Strength of Schedule

Strength of Schedule (SoS) measures the average quality of opponents a fighter has faced. It's a key input to the Strength Score and is often displayed alongside fighter rankings to give context to their record.
How It Works
SoS is calculated as the time-decayed, quality-weighted average of opponent dominance scores. In simple terms: it looks at how good your opponents were (using their own Dominance Scores) and weights recent opponents more heavily.
The Formula
SoS = weighted_average(opponent_dominance_scores)
Where each opponent's contribution is weighted by:
- Time decay — recent opponents count more (same quadratic decay as Dominance Score)
- Bout quality — the quality of the fight itself influences how much an opponent contributes
This means a competitive loss to a great fighter contributes more to your SoS than a quick first-round stoppage, because the bout quality weight reflects how meaningful the matchup was.
What SoS Tells You
| SoS Range | Interpretation |
|---|---|
| 60+ | Extremely tough schedule — mostly elite opposition |
| 50-59 | Strong schedule — solid mid-to-elite opponents |
| 40-49 | Average schedule — typical UFC competition |
| 30-39 | Weak schedule — mostly lower-tier opponents |
| < 30 | Very weak schedule — padding or early career |
Why SoS Matters
A 10-2 record means very different things depending on who those 10 wins came against:
- Fighter A (10-2, SoS: 62): Beat 3 former champions and 4 ranked fighters. Their losses came to current title contenders. This record is elite.
- Fighter B (10-2, SoS: 35): Beat mostly unranked fighters and newcomers. Their losses came to the first ranked opponents they faced. This record is questionable.
SoS is particularly important in the Strength Score, where win rate is capped based on opponent caliber. Fighter B's high win rate gets heavily discounted because their SoS reveals the wins came against weak competition.
Historical vs Current SoS
The system tracks SoS at two levels:
- Current SoS: Uses each opponent's latest dominance score. This reflects the opponent's full career and can change over time.
- Historical SoS: Uses the opponent's dominance score at the time of the fight. This gives a point-in-time snapshot of how strong the opponent was when you actually fought them.
For example, beating a fighter who later became champion looks better in current SoS (their dominance went up), while beating a former champion on a losing streak looks better in historical SoS (they were still highly rated when you fought).
Why Dominance and Not Strength?
Since SoS feeds into the Strength Score, it might seem more natural to base it on opponent Strength. But doing so would create a circular dependency:
SoS -> needs opponent Strength -> which needs opponent SoS
-> which needs their opponents' Strength -> ...

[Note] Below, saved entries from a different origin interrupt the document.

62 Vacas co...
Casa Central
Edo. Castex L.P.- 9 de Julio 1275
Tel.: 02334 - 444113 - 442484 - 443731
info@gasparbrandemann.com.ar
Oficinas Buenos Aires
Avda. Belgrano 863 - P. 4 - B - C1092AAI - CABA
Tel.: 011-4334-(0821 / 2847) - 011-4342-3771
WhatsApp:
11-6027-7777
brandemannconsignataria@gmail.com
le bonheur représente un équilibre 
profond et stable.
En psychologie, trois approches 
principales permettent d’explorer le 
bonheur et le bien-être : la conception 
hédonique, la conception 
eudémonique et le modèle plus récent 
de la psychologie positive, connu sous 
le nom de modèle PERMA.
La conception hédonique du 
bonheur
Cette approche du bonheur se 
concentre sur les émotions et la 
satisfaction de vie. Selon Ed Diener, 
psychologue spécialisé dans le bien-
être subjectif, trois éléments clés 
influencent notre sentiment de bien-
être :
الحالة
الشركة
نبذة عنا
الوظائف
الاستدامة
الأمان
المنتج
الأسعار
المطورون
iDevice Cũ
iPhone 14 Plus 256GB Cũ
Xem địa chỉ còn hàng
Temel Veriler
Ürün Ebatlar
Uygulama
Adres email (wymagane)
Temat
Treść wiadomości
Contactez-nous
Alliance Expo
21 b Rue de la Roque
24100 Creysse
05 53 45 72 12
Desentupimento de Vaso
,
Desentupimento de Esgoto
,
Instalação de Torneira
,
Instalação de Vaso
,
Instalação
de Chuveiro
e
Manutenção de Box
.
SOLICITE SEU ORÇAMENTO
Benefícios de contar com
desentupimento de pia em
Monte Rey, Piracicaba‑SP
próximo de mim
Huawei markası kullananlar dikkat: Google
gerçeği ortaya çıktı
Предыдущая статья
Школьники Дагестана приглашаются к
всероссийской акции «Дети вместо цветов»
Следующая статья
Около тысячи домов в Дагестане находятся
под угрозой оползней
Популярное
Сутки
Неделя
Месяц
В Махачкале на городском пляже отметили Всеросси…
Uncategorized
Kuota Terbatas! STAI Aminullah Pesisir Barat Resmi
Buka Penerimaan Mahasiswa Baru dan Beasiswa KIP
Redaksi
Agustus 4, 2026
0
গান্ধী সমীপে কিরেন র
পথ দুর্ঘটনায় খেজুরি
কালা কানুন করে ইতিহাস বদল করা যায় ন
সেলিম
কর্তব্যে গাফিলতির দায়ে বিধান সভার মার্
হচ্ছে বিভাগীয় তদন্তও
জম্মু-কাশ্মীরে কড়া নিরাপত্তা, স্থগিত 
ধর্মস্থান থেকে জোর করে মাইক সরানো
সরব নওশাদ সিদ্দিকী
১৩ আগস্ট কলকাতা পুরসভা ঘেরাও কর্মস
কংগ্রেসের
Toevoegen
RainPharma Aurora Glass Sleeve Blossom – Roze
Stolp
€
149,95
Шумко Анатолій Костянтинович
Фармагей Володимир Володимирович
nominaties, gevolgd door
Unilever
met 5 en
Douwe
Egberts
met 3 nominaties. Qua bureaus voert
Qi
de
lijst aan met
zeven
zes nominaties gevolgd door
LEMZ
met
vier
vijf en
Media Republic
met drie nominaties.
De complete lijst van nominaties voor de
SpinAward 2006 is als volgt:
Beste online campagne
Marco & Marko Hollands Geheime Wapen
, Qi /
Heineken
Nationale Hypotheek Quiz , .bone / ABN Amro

The current design keeps the dependency chain clean and non-circular:
Fighter Tiers (Elite/Mid/Low)
| (used as opponent multipliers)
Dominance Score
| (used as opponent caliber)
Strength of Schedule
| (30% weight + win rate cap)
Strength Score
Dominance is a strong proxy for opponent quality because it measures intrinsic fighter skill — how well they perform in the cage (striking, grappling, finishing, control). That's exactly what makes an opponent "tough to beat." And Dominance itself already partially accounts for opponent quality through its tier-weighted multipliers (beating Elite opponents counts 1.5x).
So the current design is a deliberate tradeoff: Dominance provides a direct, non-circular measure of "how dangerous is this opponent" — conceptually close to what SoS needs, without requiring iterative convergence algorithms.
Default Value
When opponent data is unavailable (e.g., the opponent has no rated fights), SoS defaults to 50 (average).